Security is built into the foundation of Lorebase. Rather than trying to secure a massive remote cloud storage cluster containing all user content, we secured your data by keeping it in your hands.
1. Local-First Sandbox
The primary security layer of Lorebase is its offline-first architecture. The desktop application runs standalone, meaning:
- Your data is never transmitted to cloud databases run by Alkali Softworks or third parties.
- There is no central web API surface that can be hacked to expose your private files or maps.
- The desktop application works completely offline, eliminating remote network exploits when not in collaboration mode.
2. Database Encryption
In the interest of open standards, data portability, and user ownership, the Lorebase local database is not encrypted. This ensures you can always open, query, and migrate your data using standard, open-source SQLite viewers and tools.
To protect your work from unauthorized local physical access or device theft, we strongly recommend enabling full-disk encryption on your operating system:
- macOS: Enable FileVault via System Settings.
- Windows: Enable BitLocker or Device Encryption via Control Panel.
- Linux: Use LUKS encryption on your system drive partitions during OS installation.
3. Network Sync Security
When enabling co-editing or multiplayer sessions, Lorebase initializes a secure WebSocket listener using Yjs state sync:
- Direct Connections: Clients connect directly to your host IP address. This bypasses intermediary cloud servers, keeping traffic local to your router or network switch.

[MATERIAL SHOWN]:
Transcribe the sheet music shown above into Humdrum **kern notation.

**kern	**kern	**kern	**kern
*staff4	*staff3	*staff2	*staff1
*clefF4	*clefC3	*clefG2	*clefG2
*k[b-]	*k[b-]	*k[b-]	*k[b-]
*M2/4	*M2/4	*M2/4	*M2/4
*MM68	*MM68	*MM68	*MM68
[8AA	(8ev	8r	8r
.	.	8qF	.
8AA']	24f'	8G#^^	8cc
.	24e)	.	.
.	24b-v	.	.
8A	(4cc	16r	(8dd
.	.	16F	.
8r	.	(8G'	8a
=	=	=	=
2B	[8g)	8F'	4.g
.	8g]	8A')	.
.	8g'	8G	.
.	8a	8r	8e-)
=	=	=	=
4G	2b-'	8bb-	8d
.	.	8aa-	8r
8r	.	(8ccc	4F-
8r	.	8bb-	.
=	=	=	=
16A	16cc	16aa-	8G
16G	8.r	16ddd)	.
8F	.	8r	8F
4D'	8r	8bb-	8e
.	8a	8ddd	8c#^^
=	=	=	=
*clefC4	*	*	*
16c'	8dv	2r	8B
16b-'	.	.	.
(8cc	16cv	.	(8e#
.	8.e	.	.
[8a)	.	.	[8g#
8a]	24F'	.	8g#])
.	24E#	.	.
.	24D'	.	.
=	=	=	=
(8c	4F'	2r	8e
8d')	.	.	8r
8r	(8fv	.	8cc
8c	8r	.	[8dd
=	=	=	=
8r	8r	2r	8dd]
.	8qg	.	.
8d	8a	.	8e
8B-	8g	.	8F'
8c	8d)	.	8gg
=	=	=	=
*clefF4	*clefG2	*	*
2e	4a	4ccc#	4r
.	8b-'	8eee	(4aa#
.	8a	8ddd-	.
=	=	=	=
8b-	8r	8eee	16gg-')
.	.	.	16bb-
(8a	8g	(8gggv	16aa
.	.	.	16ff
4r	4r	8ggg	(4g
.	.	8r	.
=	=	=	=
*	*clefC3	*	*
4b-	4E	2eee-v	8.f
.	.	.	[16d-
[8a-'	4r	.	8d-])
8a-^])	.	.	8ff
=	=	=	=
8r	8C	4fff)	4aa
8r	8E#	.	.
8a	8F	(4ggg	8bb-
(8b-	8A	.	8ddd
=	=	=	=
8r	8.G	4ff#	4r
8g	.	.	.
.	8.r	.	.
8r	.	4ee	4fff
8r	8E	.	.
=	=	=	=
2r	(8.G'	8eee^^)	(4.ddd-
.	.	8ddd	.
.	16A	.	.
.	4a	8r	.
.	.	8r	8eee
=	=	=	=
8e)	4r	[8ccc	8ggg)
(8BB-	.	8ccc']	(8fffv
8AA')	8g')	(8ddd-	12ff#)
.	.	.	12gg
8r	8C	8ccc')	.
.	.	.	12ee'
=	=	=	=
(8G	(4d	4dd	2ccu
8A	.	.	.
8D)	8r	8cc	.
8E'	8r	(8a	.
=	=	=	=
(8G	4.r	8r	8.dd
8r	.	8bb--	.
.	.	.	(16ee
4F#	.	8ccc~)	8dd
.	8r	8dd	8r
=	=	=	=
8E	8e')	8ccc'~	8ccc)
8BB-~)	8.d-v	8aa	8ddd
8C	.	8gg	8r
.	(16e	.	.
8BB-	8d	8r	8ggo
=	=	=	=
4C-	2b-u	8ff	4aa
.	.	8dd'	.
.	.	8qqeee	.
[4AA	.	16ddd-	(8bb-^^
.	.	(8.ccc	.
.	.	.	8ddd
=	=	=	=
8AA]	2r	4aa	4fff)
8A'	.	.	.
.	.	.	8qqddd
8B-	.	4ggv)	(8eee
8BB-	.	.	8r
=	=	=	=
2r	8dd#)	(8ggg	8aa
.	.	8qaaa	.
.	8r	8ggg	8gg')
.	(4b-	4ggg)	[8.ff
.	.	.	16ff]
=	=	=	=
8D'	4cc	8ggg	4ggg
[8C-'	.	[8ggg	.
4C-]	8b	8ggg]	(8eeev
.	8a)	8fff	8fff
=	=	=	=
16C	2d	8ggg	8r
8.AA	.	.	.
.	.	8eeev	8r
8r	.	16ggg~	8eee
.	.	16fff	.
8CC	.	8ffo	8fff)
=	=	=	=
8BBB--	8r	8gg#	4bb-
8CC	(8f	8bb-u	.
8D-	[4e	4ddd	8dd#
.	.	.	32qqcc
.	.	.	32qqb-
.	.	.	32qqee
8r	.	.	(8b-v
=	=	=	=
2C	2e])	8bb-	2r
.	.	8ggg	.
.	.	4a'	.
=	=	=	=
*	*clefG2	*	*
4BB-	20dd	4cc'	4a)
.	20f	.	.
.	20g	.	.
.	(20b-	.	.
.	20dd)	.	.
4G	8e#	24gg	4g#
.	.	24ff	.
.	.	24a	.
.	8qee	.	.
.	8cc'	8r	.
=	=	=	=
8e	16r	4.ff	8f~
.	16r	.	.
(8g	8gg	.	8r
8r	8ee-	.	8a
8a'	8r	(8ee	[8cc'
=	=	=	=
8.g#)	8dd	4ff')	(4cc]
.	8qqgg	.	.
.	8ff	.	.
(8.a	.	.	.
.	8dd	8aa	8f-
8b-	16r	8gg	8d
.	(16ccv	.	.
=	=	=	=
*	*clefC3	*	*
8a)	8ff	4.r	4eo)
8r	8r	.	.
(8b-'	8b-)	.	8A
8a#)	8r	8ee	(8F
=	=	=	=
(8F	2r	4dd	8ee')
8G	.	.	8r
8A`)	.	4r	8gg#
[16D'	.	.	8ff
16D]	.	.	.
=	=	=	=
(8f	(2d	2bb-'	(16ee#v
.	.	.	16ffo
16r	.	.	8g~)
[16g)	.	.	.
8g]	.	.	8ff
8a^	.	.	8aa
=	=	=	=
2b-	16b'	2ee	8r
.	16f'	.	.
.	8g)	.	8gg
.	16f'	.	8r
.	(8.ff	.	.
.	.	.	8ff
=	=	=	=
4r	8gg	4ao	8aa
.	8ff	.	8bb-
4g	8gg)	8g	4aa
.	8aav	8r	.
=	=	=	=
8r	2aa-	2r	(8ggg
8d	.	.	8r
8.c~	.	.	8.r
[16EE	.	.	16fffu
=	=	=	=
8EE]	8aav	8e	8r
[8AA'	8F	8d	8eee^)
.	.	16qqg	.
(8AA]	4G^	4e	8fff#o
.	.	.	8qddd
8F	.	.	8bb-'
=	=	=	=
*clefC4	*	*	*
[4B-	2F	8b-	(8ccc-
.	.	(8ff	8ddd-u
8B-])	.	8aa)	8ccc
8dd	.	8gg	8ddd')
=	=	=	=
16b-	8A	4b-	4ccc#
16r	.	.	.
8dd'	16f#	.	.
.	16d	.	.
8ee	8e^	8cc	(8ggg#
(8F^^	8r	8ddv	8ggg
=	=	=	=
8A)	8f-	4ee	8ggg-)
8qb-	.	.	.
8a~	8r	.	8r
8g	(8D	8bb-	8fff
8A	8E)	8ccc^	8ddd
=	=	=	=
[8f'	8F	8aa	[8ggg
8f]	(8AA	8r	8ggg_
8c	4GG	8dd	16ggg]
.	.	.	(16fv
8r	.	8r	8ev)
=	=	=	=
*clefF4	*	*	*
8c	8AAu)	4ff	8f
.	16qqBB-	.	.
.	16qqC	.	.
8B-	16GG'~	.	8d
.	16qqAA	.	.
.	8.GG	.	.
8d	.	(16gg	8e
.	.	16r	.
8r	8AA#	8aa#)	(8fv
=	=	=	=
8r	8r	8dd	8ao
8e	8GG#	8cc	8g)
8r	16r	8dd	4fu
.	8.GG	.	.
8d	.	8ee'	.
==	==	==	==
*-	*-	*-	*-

[EXERCISE 1]: According to the Lorebase security text, what should Windows users enable to protect against device theft?
[EXERCISE 2]: From the Lorebase security text, reproduce word for word the passage that begins at the words "- There is no" and stops after "via System Settings.".
[EXERCISE 3]: Please carry the Lorebase security text forward from its last sentence.

[WRITTEN REPLY 1]: BitLocker or Device Encryption, via Control Panel.

[WRITTEN REPLY 2]:
- There is no central web API surface that can be hacked to expose your private files or maps.
- The desktop application works completely offline, eliminating remote network exploits when not in collaboration mode.
2. Database Encryption
In the interest of open standards, data portability, and user ownership, the Lorebase local database is not encrypted. This ensures you can always open, query, and migrate your data using standard, open-source SQLite viewers and tools.
To protect your work from unauthorized local physical access or device theft, we strongly recommend enabling full-disk encryption on your operating system:
- macOS: Enable FileVault via System Settings.

[WRITTEN REPLY 3]:
- Remote Co-editing: If you need to collaborate over the internet, you can utilize our integrated, optional secure VPN service to easily connect. Alternatively, standard 3rd party overlay networks or VPNs are usable alternatives.
4. Backup Guidelines
To protect against accidental database corruption, Lorebase automatically performs a local database backup, saving a copy of base.db as base.db.bak in the vault directory under a .lorebase folder.
However, because we do not store your files on any remote servers, we cannot recover lost data in the event of local drive failure, operating system crash, or physical device loss.
We highly recommend incorporating your Lorebase workspace directories into your routine external backup policies (e.g. Backblaze, BorgBackup, Time Machine, Duplicati) or initializing a local git repository in your workspace folder for revision history tracking.